At that moment, my mom started to cry and said, ‘Girl, you’re pregnant’. My mouth flew open. I was devastated.
You know, there are times when you want the floor to swallow you up. Well, that was so past embarrassing and nothing was swallowing me up.
And then she sat me down in that chair to comb my hair, which she never combed my hair. She couldn’t say it was okay, but a touch can mean so much sometimes. And I think she forgave me at that moment she touched me.
I kept my son, but my mom was the main caregiver. And so because of my family, I went back to finish high school and went to college.
It made me want to excel in a lot of things. However, I wish I had had the choice.
After 25 years, I retired from state government. And I happened to run into a friend that knew that this clinic was being opened. I suppose because of my background, I felt like I had something to give. So I jumped right in.
You know, everybody can’t do this work. You have to be made for it.
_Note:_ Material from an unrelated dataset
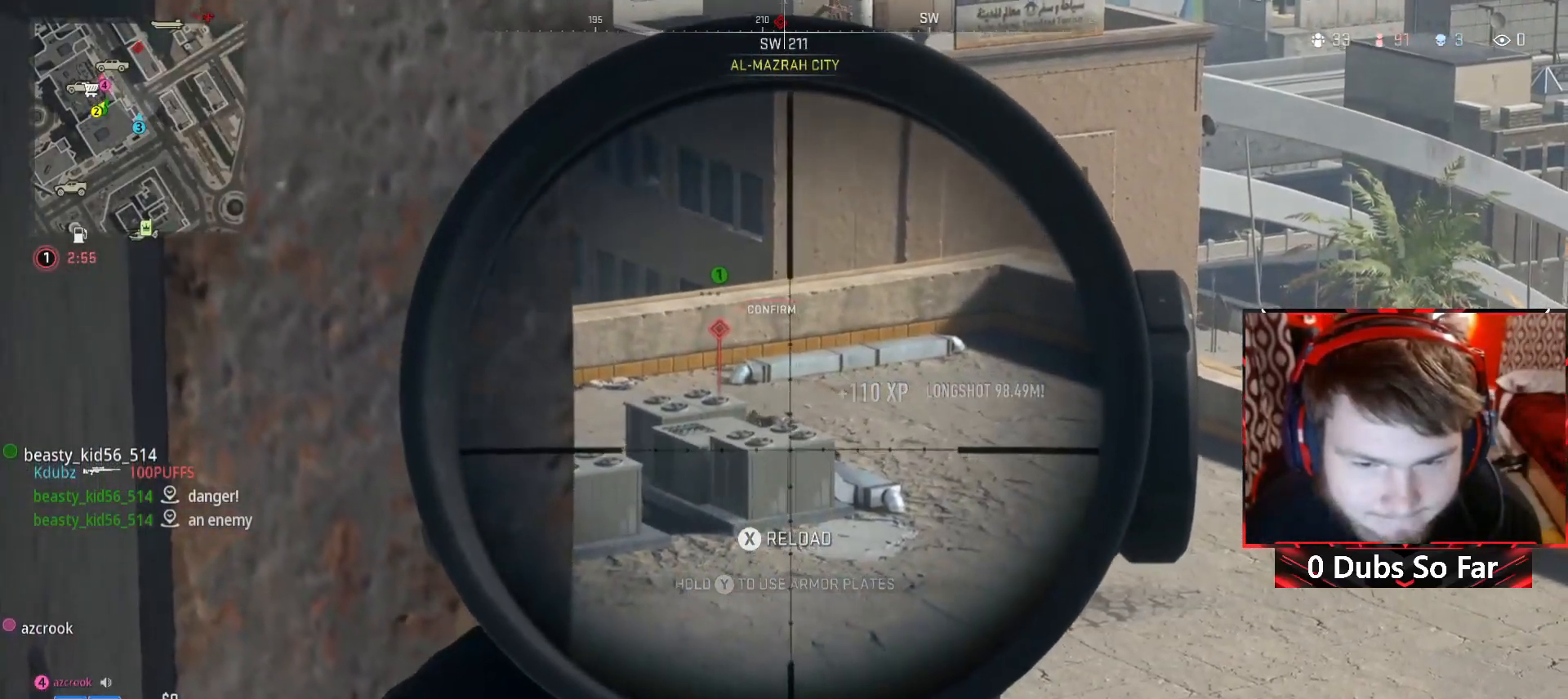
{"buttons": ["L2", "L3"], "left_stick": "center", "right_stick": "center", "events": [[217, "right_stick", "center"]]}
You have to love people.
So, I try to reach that teenager to let them know that it’s going to be okay. And I make sure I encourage the mom or the dad that’s with that teenager, you’re going to get through this – you love your daughter. She needs you now more than ever.
Sometimes I can see the mother look over at the daughter. Almost as if for the first time. It takes me back to that moment when my mom was doing my hair.
We know that we are the only clinic in Mississippi and we are needed. And that’s why I’m here.